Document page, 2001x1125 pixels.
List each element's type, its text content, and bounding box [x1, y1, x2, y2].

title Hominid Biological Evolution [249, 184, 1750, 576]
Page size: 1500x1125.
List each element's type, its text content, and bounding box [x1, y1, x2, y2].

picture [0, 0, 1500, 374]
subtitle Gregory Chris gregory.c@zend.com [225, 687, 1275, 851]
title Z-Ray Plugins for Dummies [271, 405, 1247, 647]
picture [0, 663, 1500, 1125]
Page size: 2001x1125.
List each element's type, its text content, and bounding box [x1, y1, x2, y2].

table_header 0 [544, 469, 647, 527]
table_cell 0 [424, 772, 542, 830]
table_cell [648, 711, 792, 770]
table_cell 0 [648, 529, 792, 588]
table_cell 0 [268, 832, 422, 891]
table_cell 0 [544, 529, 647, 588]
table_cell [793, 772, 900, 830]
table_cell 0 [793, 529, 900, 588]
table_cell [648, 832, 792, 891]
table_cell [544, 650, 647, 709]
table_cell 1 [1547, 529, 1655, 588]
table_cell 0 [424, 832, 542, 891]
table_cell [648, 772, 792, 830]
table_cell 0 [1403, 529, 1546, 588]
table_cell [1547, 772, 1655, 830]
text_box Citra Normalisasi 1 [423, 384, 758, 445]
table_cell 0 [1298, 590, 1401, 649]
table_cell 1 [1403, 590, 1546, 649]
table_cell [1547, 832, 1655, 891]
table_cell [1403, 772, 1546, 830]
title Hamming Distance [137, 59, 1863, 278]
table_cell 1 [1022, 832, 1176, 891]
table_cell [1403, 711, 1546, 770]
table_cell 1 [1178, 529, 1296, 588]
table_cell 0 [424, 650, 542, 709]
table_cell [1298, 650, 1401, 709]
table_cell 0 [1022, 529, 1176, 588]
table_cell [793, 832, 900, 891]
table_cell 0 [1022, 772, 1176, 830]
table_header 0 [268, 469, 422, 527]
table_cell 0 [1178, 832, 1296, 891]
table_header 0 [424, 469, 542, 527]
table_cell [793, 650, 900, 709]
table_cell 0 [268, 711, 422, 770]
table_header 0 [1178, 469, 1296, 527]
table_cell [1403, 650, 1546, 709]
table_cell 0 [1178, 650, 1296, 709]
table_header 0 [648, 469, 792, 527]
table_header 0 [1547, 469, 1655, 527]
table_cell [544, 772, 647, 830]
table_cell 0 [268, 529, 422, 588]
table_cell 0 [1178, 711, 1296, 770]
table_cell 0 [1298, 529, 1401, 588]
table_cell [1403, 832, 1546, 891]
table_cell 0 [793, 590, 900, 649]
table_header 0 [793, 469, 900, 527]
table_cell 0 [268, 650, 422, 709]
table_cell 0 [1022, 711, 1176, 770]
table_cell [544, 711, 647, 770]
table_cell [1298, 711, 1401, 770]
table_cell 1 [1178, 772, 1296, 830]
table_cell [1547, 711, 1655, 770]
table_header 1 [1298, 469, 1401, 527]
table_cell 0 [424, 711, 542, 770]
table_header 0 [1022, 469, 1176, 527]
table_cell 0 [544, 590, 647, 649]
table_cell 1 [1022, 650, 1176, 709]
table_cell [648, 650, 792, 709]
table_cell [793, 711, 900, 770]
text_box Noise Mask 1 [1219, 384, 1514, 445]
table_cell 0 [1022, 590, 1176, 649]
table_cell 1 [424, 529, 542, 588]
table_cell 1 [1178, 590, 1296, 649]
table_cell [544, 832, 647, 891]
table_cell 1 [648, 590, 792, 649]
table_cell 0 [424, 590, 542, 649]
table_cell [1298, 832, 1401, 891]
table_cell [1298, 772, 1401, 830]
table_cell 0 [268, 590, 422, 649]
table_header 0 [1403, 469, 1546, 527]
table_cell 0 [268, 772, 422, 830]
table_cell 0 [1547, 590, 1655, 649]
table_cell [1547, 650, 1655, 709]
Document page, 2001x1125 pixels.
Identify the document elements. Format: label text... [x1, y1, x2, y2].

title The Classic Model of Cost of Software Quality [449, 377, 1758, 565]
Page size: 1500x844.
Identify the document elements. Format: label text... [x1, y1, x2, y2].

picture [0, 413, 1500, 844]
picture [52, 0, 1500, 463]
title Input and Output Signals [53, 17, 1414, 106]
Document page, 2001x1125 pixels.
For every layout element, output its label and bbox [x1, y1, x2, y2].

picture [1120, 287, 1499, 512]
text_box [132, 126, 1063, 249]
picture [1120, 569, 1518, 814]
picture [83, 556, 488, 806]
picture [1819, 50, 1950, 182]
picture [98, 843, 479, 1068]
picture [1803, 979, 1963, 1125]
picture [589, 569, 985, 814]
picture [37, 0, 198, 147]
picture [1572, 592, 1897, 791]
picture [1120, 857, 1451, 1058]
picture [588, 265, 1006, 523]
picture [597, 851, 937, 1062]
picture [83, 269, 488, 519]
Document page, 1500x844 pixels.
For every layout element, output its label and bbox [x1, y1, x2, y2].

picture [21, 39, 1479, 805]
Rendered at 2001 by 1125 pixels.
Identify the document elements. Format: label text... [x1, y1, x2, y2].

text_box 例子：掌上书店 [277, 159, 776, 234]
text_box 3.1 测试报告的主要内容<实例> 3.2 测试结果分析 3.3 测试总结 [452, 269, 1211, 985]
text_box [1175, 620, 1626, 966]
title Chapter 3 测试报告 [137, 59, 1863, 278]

**Instructions for the task:**
Would you write the records out again, word for word?

**Exercise output:**
Document page, 2001x1125 pixels.
List each element's type, its text content, and bounding box [x1, y1, x2, y2].

title Hominid Biological Evolution [249, 184, 1750, 576]
Page size: 1500x1125.
List each element's type, its text content, and bounding box [x1, y1, x2, y2].

picture [0, 0, 1500, 374]
subtitle Gregory Chris gregory.c@zend.com [225, 687, 1275, 851]
title Z-Ray Plugins for Dummies [271, 405, 1247, 647]
picture [0, 663, 1500, 1125]
Page size: 2001x1125.
List each element's type, its text content, and bounding box [x1, y1, x2, y2].

table_header 0 [544, 469, 647, 527]
table_cell 0 [424, 772, 542, 830]
table_cell [648, 711, 792, 770]
table_cell 0 [648, 529, 792, 588]
table_cell 0 [268, 832, 422, 891]
table_cell 0 [544, 529, 647, 588]
table_cell [793, 772, 900, 830]
table_cell 0 [793, 529, 900, 588]
table_cell [648, 832, 792, 891]
table_cell [544, 650, 647, 709]
table_cell 1 [1547, 529, 1655, 588]
table_cell 0 [424, 832, 542, 891]
table_cell [648, 772, 792, 830]
table_cell 0 [1403, 529, 1546, 588]
table_cell [1547, 772, 1655, 830]
text_box Citra Normalisasi 1 [423, 384, 758, 445]
table_cell 0 [1298, 590, 1401, 649]
table_cell 1 [1403, 590, 1546, 649]
table_cell [1547, 832, 1655, 891]
table_cell [1403, 772, 1546, 830]
title Hamming Distance [137, 59, 1863, 278]
table_cell 1 [1022, 832, 1176, 891]
table_cell [1403, 711, 1546, 770]
table_cell 1 [1178, 529, 1296, 588]
table_cell 0 [424, 650, 542, 709]
table_cell [1298, 650, 1401, 709]
table_cell 0 [1022, 529, 1176, 588]
table_cell [793, 832, 900, 891]
table_cell 0 [1022, 772, 1176, 830]
table_header 0 [268, 469, 422, 527]
table_cell 0 [1178, 832, 1296, 891]
table_header 0 [424, 469, 542, 527]
table_cell [793, 650, 900, 709]
table_cell 0 [268, 711, 422, 770]
table_header 0 [1178, 469, 1296, 527]
table_cell [1403, 650, 1546, 709]
table_cell 0 [1178, 650, 1296, 709]
table_header 0 [648, 469, 792, 527]
table_header 0 [1547, 469, 1655, 527]
table_cell [544, 772, 647, 830]
table_cell 0 [268, 529, 422, 588]
table_cell 0 [1178, 711, 1296, 770]
table_cell 0 [1298, 529, 1401, 588]
table_cell [1403, 832, 1546, 891]
table_cell 0 [793, 590, 900, 649]
table_header 0 [793, 469, 900, 527]
table_cell 0 [268, 650, 422, 709]
table_cell 0 [1022, 711, 1176, 770]
table_cell [544, 711, 647, 770]
table_cell [1298, 711, 1401, 770]
table_cell 1 [1178, 772, 1296, 830]
table_cell [1547, 711, 1655, 770]
table_header 1 [1298, 469, 1401, 527]
table_cell 0 [424, 711, 542, 770]
table_header 0 [1022, 469, 1176, 527]
table_cell 0 [544, 590, 647, 649]
table_cell 1 [1022, 650, 1176, 709]
table_cell [648, 650, 792, 709]
table_cell [793, 711, 900, 770]
text_box Noise Mask 1 [1219, 384, 1514, 445]
table_cell 0 [1022, 590, 1176, 649]
table_cell 1 [424, 529, 542, 588]
table_cell 1 [1178, 590, 1296, 649]
table_cell [544, 832, 647, 891]
table_cell 1 [648, 590, 792, 649]
table_cell 0 [424, 590, 542, 649]
table_cell [1298, 832, 1401, 891]
table_cell [1298, 772, 1401, 830]
table_cell 0 [268, 590, 422, 649]
table_header 0 [1403, 469, 1546, 527]
table_cell 0 [268, 772, 422, 830]
table_cell 0 [1547, 590, 1655, 649]
table_cell [1547, 650, 1655, 709]
Document page, 2001x1125 pixels.
Identify the document elements. Format: label text... [x1, y1, x2, y2].

title The Classic Model of Cost of Software Quality [449, 377, 1758, 565]
Page size: 1500x844.
Identify the document elements. Format: label text... [x1, y1, x2, y2].

picture [0, 413, 1500, 844]
picture [52, 0, 1500, 463]
title Input and Output Signals [53, 17, 1414, 106]
Document page, 2001x1125 pixels.
For every layout element, output its label and bbox [x1, y1, x2, y2].

picture [1120, 287, 1499, 512]
text_box [132, 126, 1063, 249]
picture [1120, 569, 1518, 814]
picture [83, 556, 488, 806]
picture [1819, 50, 1950, 182]
picture [98, 843, 479, 1068]
picture [1803, 979, 1963, 1125]
picture [589, 569, 985, 814]
picture [37, 0, 198, 147]
picture [1572, 592, 1897, 791]
picture [1120, 857, 1451, 1058]
picture [588, 265, 1006, 523]
picture [597, 851, 937, 1062]
picture [83, 269, 488, 519]
Document page, 1500x844 pixels.
For every layout element, output its label and bbox [x1, y1, x2, y2].

picture [21, 39, 1479, 805]
Rendered at 2001 by 1125 pixels.
Identify the document elements. Format: label text... [x1, y1, x2, y2].

text_box 例子：掌上书店 [277, 159, 776, 234]
text_box 3.1 测试报告的主要内容<实例> 3.2 测试结果分析 3.3 测试总结 [452, 269, 1211, 985]
text_box [1175, 620, 1626, 966]
title Chapter 3 测试报告 [137, 59, 1863, 278]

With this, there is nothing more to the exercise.